Critical pedagogy is a philosophy of education described by Henry Giroux as an "educational movement, guided by passion and principle, to help students develop consciousness of freedom, recognize authoritarian tendencies, and connect knowledge to power and the ability to take constructive action."[1]
Based in Marxist theory, critical pedagogy draws on radical democracy, anarchism, feminism, and other movements that strive for what they describe as social justice. Critical pedagogue Ira Shor defines critical pedagogy as:
"Habits of thought, reading, writing, and speaking which go beneath surface meaning, first impressions, dominant myths, official pronouncements, traditional clichés, received wisdom, and mere opinions, to understand the deep meaning, root causes, social context, ideology, and personal consequences of any action, event, object, process, organization, experience, text, subject matter, policy, mass media, or discourse." (Empowering Education, 129)
Critical pedagogy includes relationships between teaching and learning. Its proponents claim that it is a continuous process of what they call "unlearning," "learning," and "relearning," "reflection," "evaluation," and the impact that these actions have on the students, in particular students whom they believe have been historically and continue to be disenfranchised by what they call "traditional schooling."
Philosopher John Searle[2] suggests that, despite the "opaque prose" and lofty claims of Giroux, he interprets the goal of Giroux's form of critical pedagogy "to create political radicals", thus highlighting the contestable and antagonistic moral and political grounds of the ideals of citizenship and "public wisdom"; these varying moral perspectives of what is "right" are to be found in what John Dewey [3] has referred to as the tensions between traditional and progressive education.
Examples in the Classroom
As mentioned briefly in the background information, Ira Shor, a professor at the City University of New York, provides for an example of how critical pedagogy is used in the classroom. Shor develops these themes in looking at the use of Freirean teaching methods in the context of everyday life of classrooms, in particular, institutional settings. Shor suggests that the whole curriculum of the classroom must be re-examined and reconstructed. He favors a change of role of the student from object to active, critical subject. In doing so, Shor suggests that students undergo a struggle for ownership of themselves. Shor states that students have previously been lulled into a sense of complacency by the circumstances of everyday life and through the processes of the classroom, they can begin to envision and strive for something different for themselves.
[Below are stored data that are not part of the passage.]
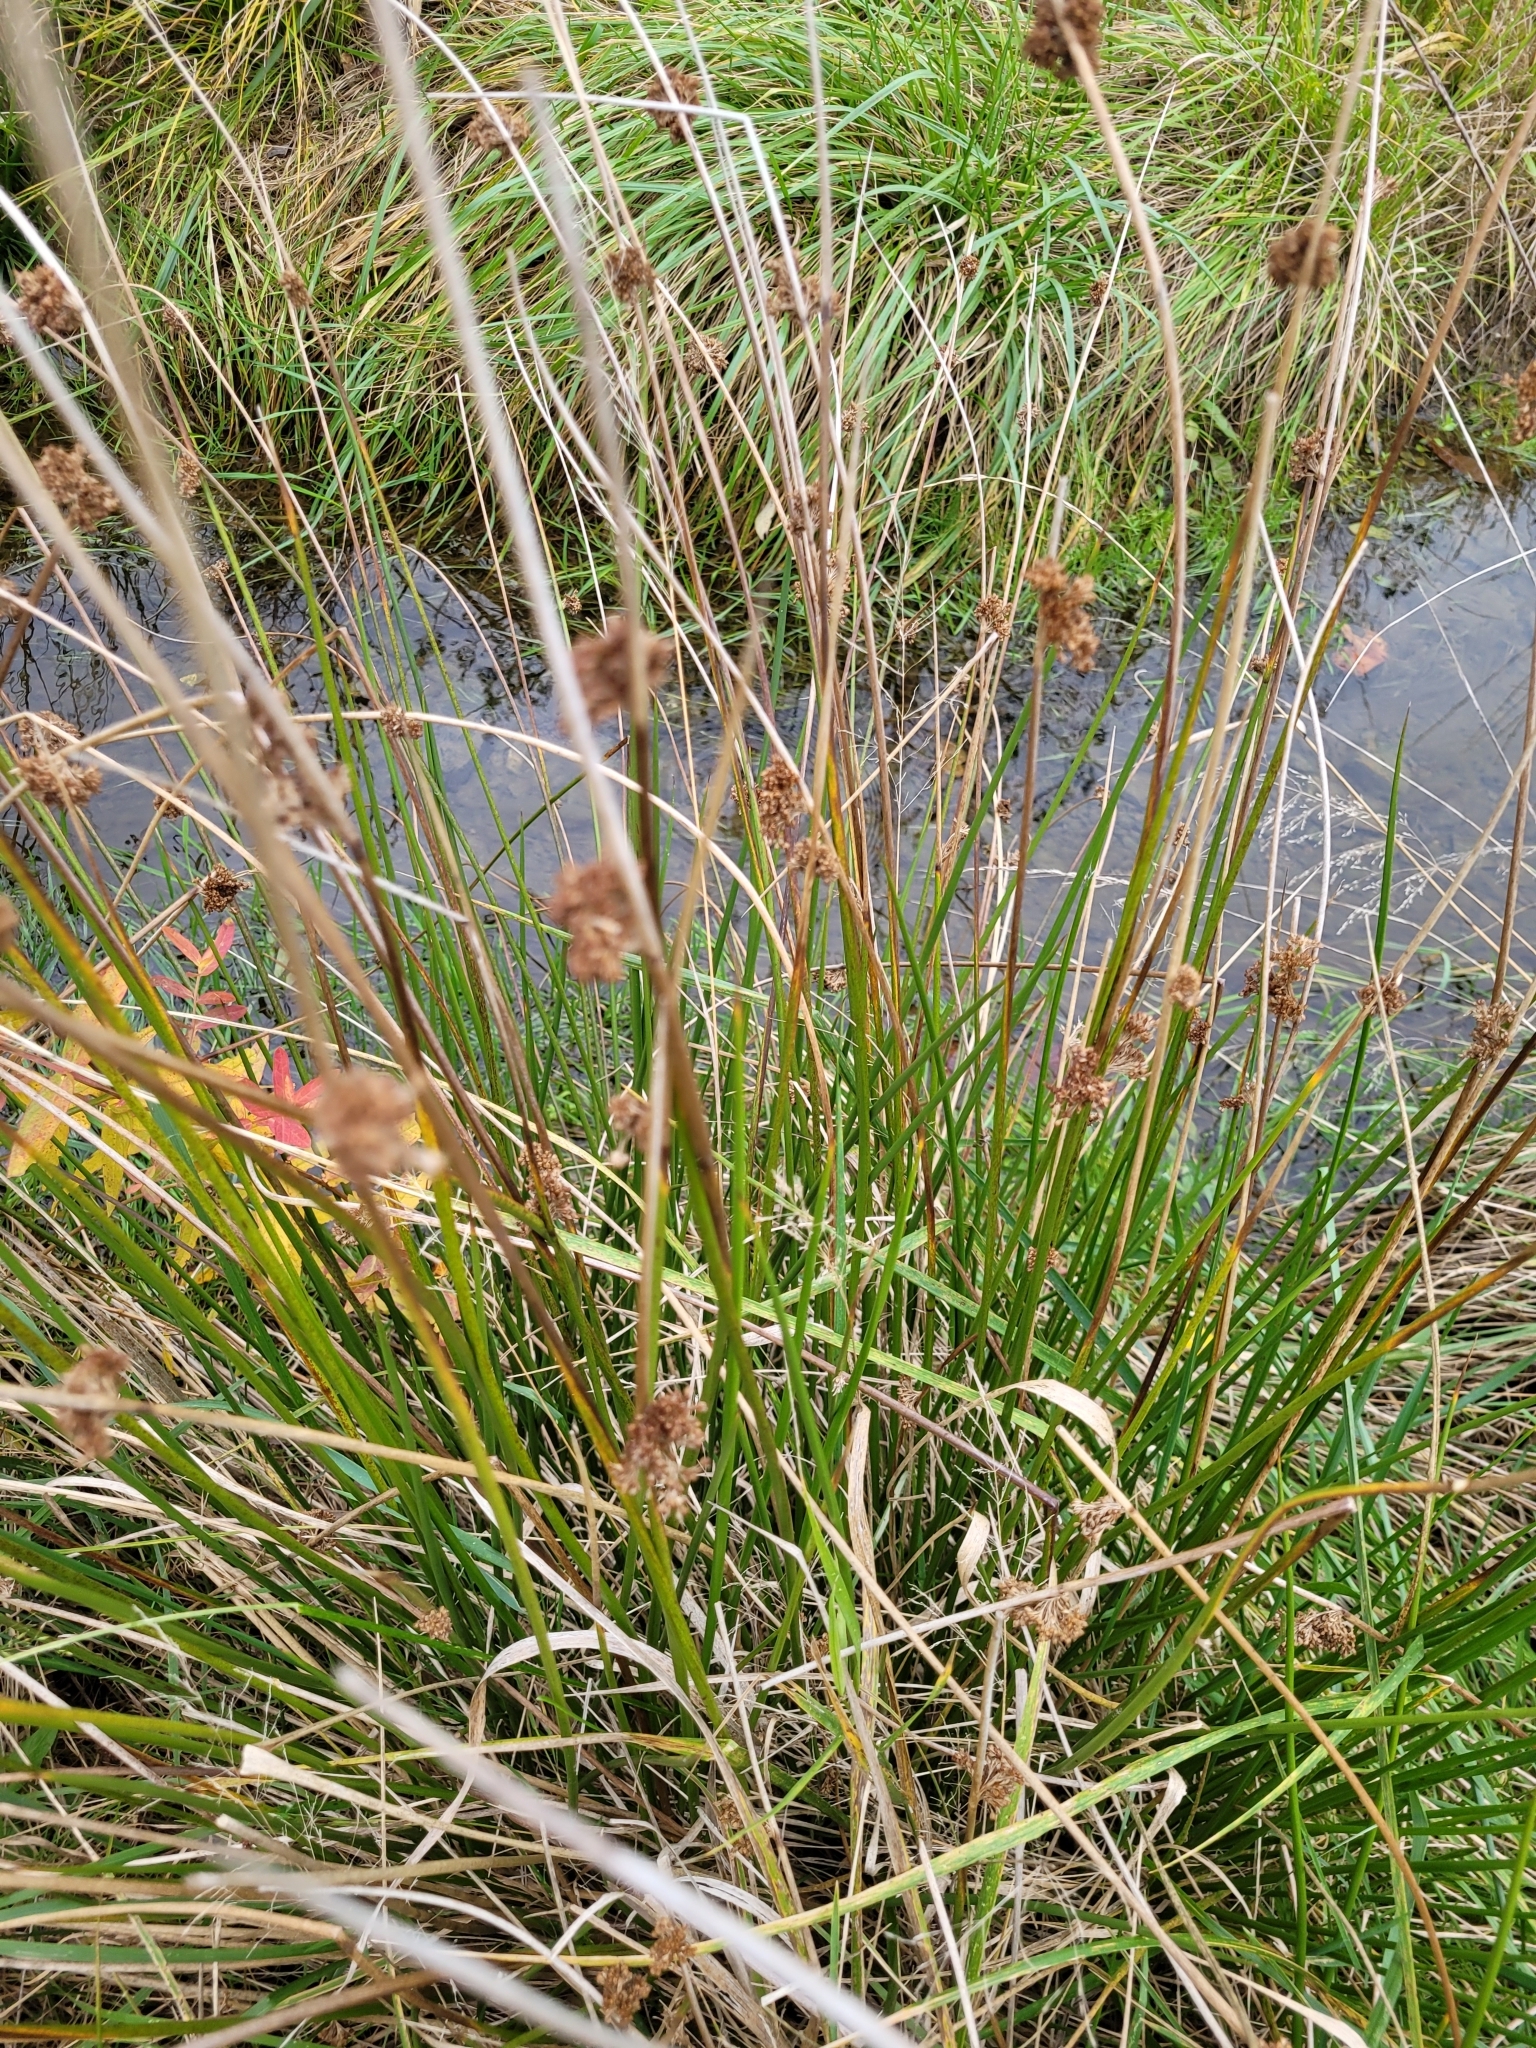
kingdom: Plantae
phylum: Tracheophyta
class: Liliopsida
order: Poales
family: Juncaceae
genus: Juncus
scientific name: Juncus effusus
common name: Soft rush
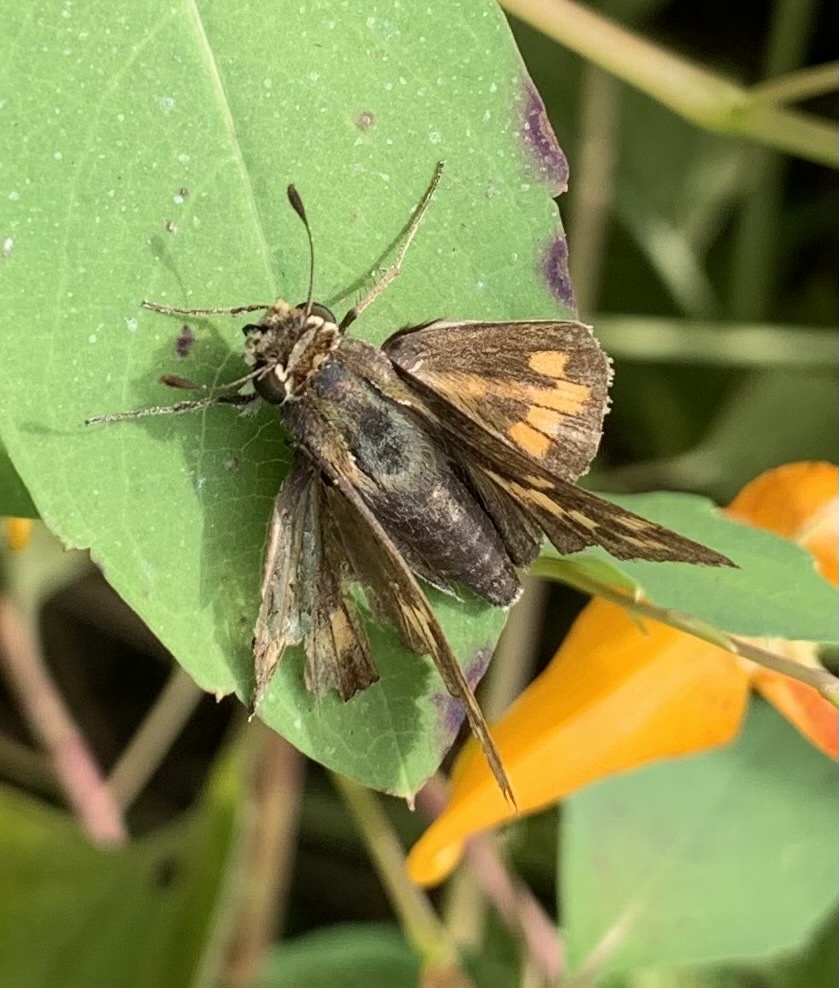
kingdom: Animalia
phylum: Arthropoda
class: Insecta
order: Lepidoptera
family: Hesperiidae
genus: Hylephila
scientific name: Hylephila phyleus
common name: Fiery skipper
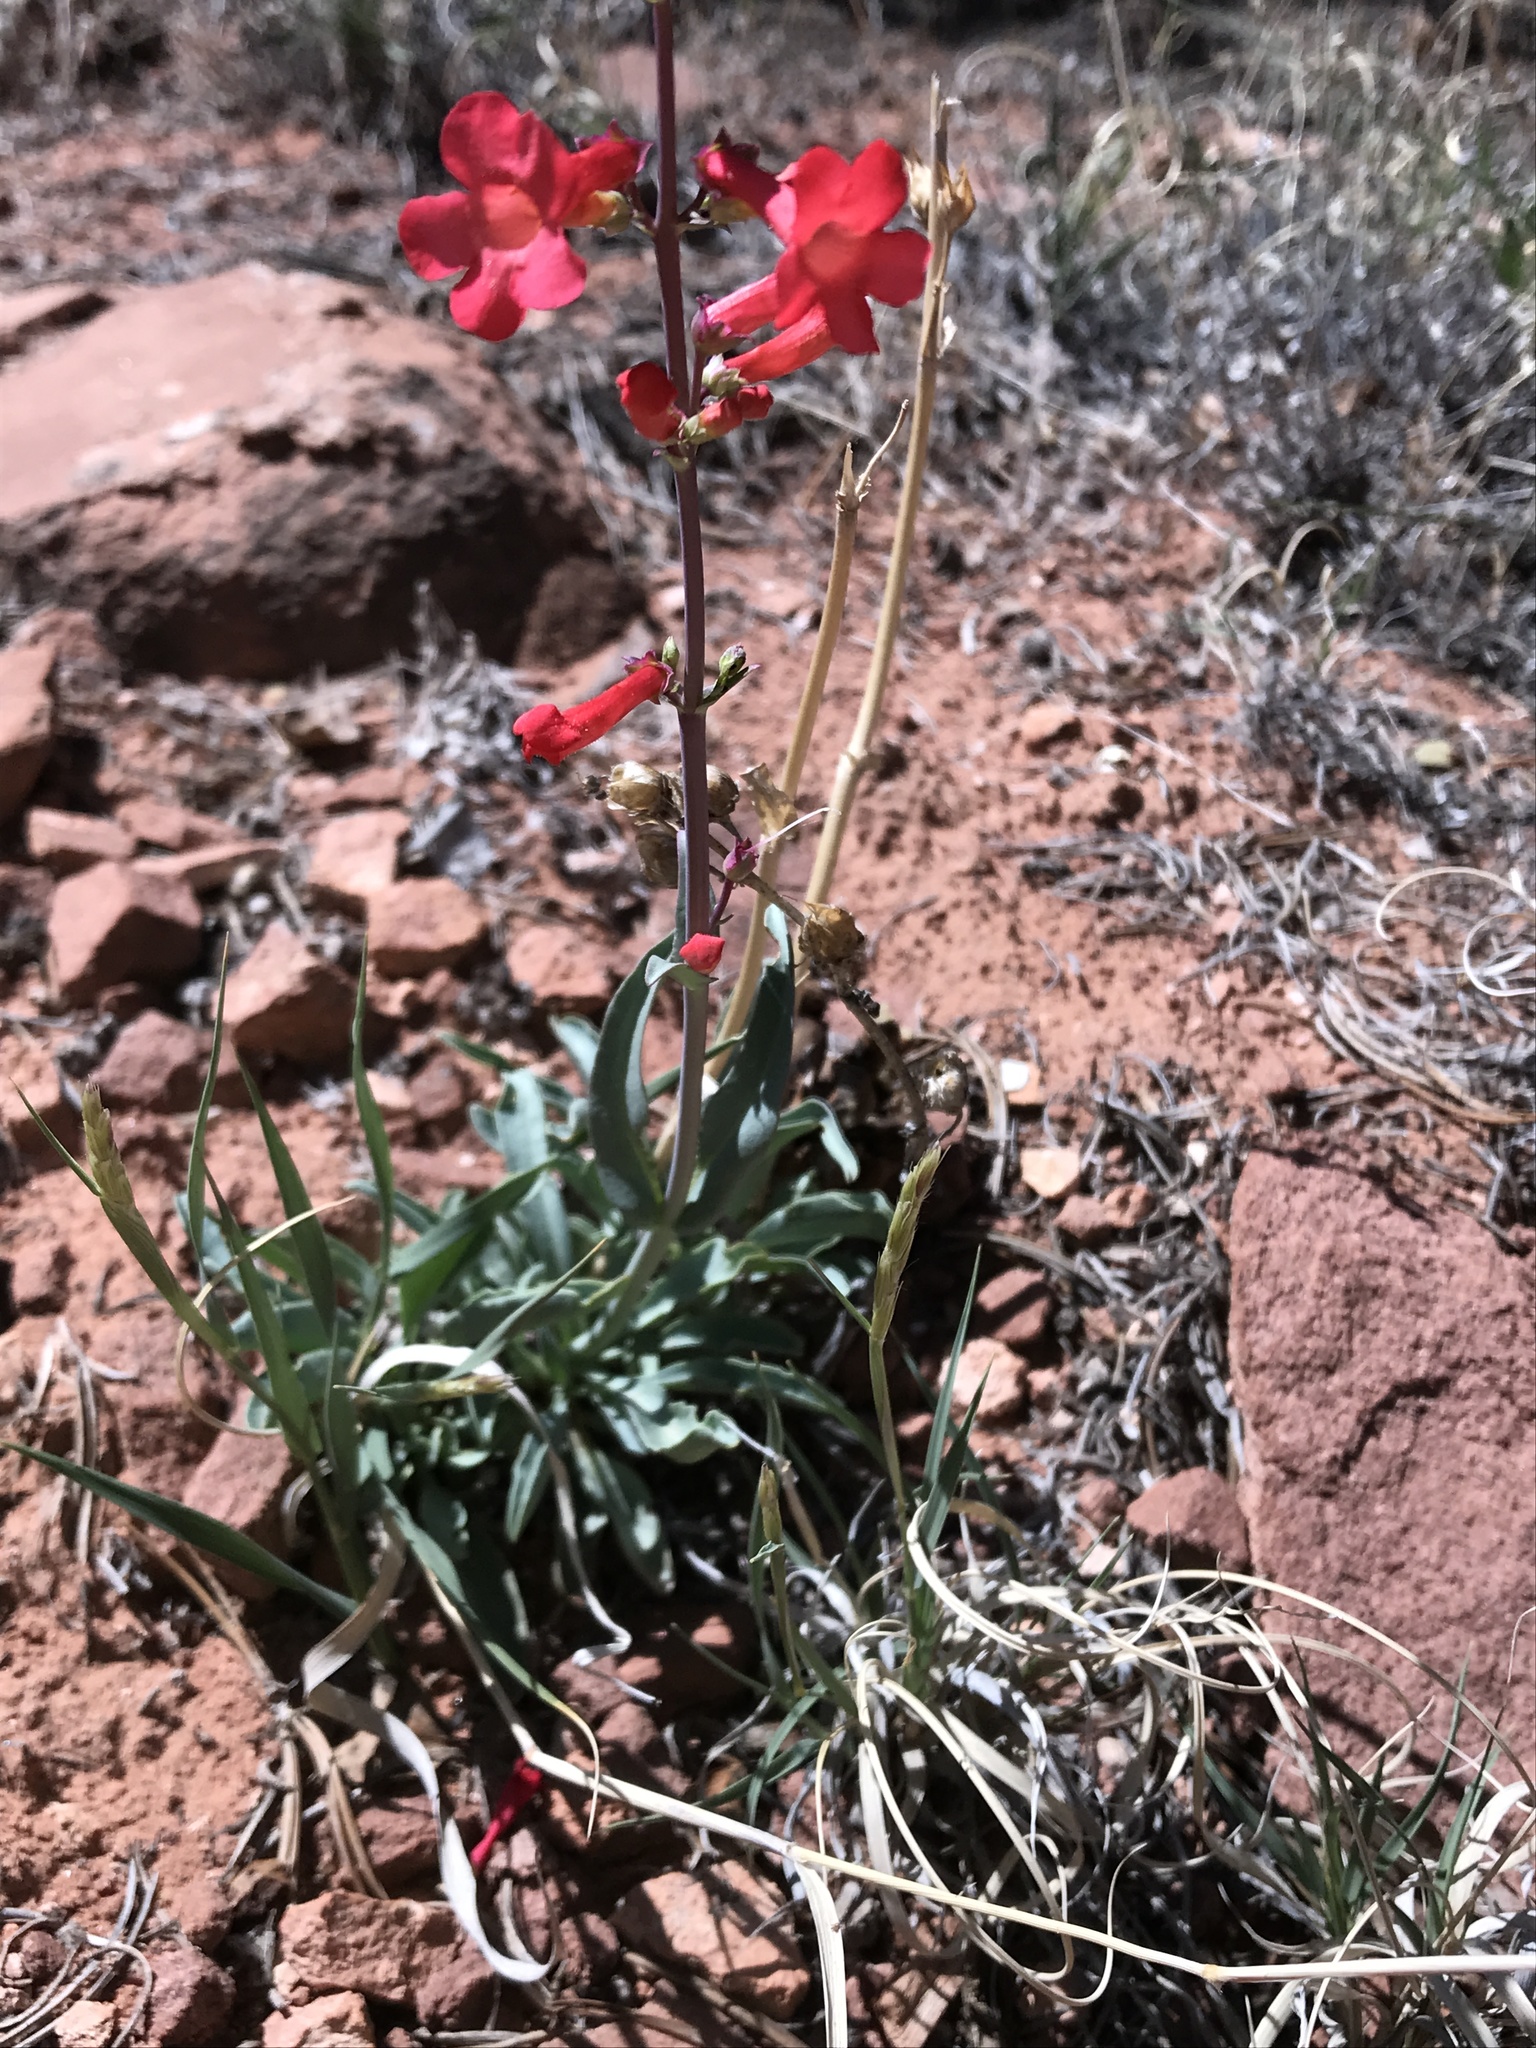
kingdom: Plantae
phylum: Tracheophyta
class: Magnoliopsida
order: Lamiales
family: Plantaginaceae
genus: Penstemon
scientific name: Penstemon utahensis
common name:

Of course achieving such a goal isn't automatic nor easy, as Shor suggests that the role of the teacher is critical to this process. Students need to be helped by teachers to separate themselves from unconditional acceptance of the conditions of their own existence and once this separation is achieved, then students may be prepared for critical re-entry into an examination of everyday life. In a classroom environment that achieves such liberating intent, one of the potential outcomes is that the students themselves assume more responsibility for the class. Power is thus distributed amongst the group and the role of the teacher becomes much more mobile, not to mention more challenging. This encourages growth of each student’s intellectual character rather than a mere “mimicry of the professorial style.